*** Quoted passage Section Begins ***

The second issue is more difficult. As I have argued before, I do not think it
can be helped by allowing projects to develop independent tables if we want to
use standard names to compare data from different sources. That is one of the
main reasons they are useful, I think, as Seth says too, and it's why they are
called "standard". If there were many tables, of course it would become
easier to add new names within projects, but interoperability would be lost
among projects. Interoperability can be maintained by across tables by
mappings (ontologies) but that is hard work. With more tables it would be
harder work. Who would do it? Dividing up the standard name table would
compound the intellectual difficulty, rather than easing the problem.

So why is agreement of new standard names slow? I think it is because it is
difficult. It is not principally because we are arguing about syntax (though
it is partly), but because we are working out what we actually mean, and how
to describe it in ways consistent with other quantities we have defined. That
is, I think the slowness is mostly about the the definition, not about the
meaningful identifier, in Bryan's terms. It is largely a scientific and
communication problem, not a technological one. (As an example, at the end of
this email I have listed some of the issues that Stephen Griffies and I have
just been discussing in order to make proposals for standard names for ocean
quantities to be requested by CMIP5.) I do not see any easy way to dissolve
this difficulty. We can move it around or conceal it, but not easily get rid
of it. If we want to reduce the difficulty of the problem, we could choose to
lower the standards currently applied to the clarity of concepts. That would
mean that projects using standard names would have to decide for themselves
more about what they meant before using them, or suffer more confusion through
not doing so, and interoperability would be reduced too. CF would do less
work, and would be less useful as a result. But if we decide to go that way, I
for one won't complain about doing less work. I don't do it for fun!

*** Quoted passage Section Ends ***
*** Supplied information Section Begins ***

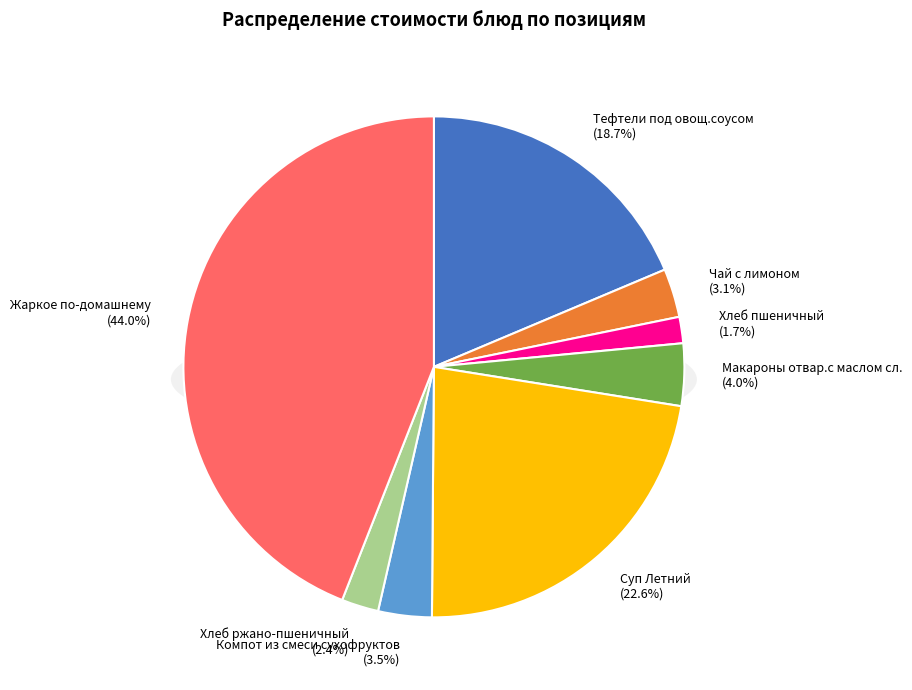

To the nearest percent, what is the average slice percentage?

12%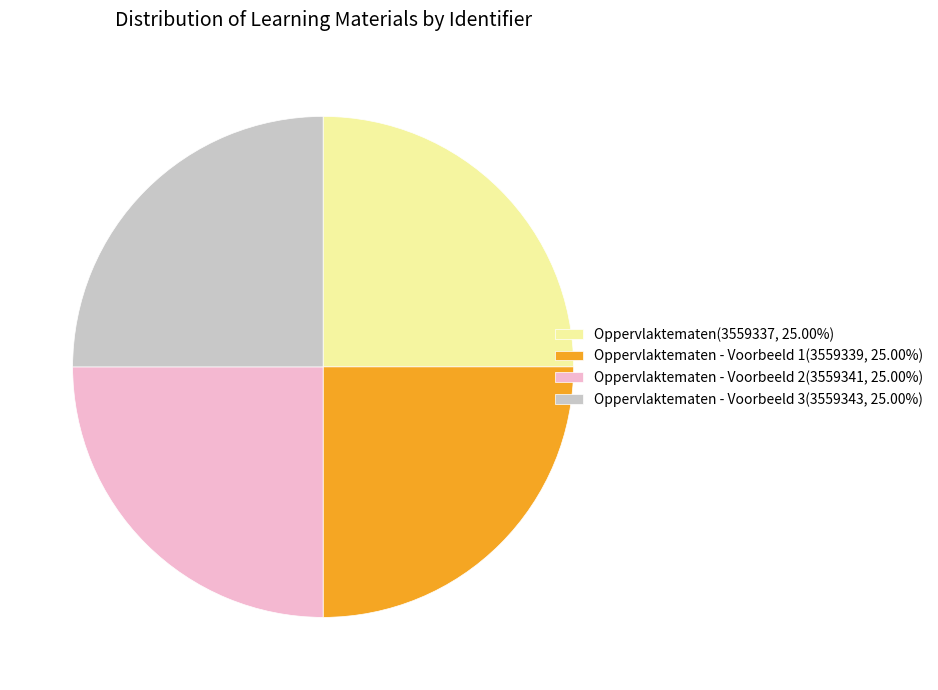

Count the number of slices in the pie.

4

*** Supplied information Section Ends ***

Answer these questions about the standard-names passage, giving each answer on its own line:
(a) What would be lost among projects if there were many tables?
(b) In Bryan's terms, what is the slowness in agreeing new standard names mostly about?
(c) What could be lowered to reduce the difficulty of the problem?
The data shown here are separate material from the standard-names passage.

(a) Interoperability.
(b) The definition, not the meaningful identifier.
(c) The standards currently applied to the clarity of concepts.